We appreciate your desire to improve LLVM-snippy. You can start working on any open unassigned issue. A comment in the issue is enough to show that you have started working on it. If you do not have bandwidth to work on the issue already assigned to you, let other contributes know by leaving a comment in the issue, so it can be reassigned.
If the fix requires design discussion, create an RFC.
Regardless of the fix type, we encourage you to provide a short summary in the issue comments before creating a PR.
If you want to introduce a major change or implement a new feature in LLVM-snippy, create an RFC first. We would like to keep LLVM-snippy community informed about major changes. We should also reach consensus on all technical and design decisions before any significant work is done.
There is no template for an RFC, so feel free to create it on your own. A good RFC contains:
- Overview
- Proposal
- Pros and cons
- Implementation steps
We try to keep backward compatibility in LLVM-snippy for our customers. Backward incompatible changes include, but are not limited to:
- Removing an existing option
- Changing an input configuration format
- Amending the signatures of entry functions or globals
These changes require a major release version change and must be discussed in prior. Please, create an RFC for such changes.
When your patch is ready for review, create a pull request. We ask you to follow these rules:
- Adhere to the LLVM Coding Standards where applicable.
- Run
git-clang-formaton your changes. - Remove any unrelated changes from your patch.
- Add at least one lit-test if possible.
- Make a single commit.
- Create a PR from your fork, or use a branch that starts from
users/<username>/.
You can request a review by mentioning people in the PR comments.
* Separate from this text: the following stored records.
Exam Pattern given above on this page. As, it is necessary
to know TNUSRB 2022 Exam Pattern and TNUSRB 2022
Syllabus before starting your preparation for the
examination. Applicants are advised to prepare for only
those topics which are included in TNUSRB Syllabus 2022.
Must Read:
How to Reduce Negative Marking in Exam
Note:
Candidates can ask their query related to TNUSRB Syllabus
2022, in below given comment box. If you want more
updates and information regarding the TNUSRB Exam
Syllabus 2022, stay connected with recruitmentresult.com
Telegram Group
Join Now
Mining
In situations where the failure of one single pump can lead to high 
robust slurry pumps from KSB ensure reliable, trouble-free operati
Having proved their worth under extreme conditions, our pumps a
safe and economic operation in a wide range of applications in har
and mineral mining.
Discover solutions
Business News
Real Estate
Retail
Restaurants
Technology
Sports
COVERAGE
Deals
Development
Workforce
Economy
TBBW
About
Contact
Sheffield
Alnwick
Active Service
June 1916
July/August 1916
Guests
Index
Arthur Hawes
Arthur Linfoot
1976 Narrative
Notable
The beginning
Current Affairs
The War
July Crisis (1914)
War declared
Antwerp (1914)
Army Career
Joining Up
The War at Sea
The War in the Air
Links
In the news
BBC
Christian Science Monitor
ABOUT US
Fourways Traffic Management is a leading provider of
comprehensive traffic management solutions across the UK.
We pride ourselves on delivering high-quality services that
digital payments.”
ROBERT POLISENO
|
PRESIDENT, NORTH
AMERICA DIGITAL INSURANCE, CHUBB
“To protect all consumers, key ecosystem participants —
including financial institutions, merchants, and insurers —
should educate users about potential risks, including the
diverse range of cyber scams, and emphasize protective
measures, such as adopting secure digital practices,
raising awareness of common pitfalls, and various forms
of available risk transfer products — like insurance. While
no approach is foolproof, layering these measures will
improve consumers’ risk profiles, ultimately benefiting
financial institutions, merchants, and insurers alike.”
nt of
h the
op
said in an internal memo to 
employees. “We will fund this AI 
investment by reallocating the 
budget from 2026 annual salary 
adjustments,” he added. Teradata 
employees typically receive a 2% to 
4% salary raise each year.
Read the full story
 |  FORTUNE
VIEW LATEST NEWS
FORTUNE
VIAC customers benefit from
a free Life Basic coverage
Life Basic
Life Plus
Best candidates for review are developers who have contributed in the area your patch concerns. Keep in mind that the usual review period is one week, so do not ping more often.
Once your patch is reviewed and approved, you can merge the change. If you do not have the rights, let the maintainers know, so they could merge the change on your behalf.
Feel free to participate in any review you are interested in.
Use GitHub issues and pull-requests to interact with the LLVM-snippy community, make suggestions and ask questions.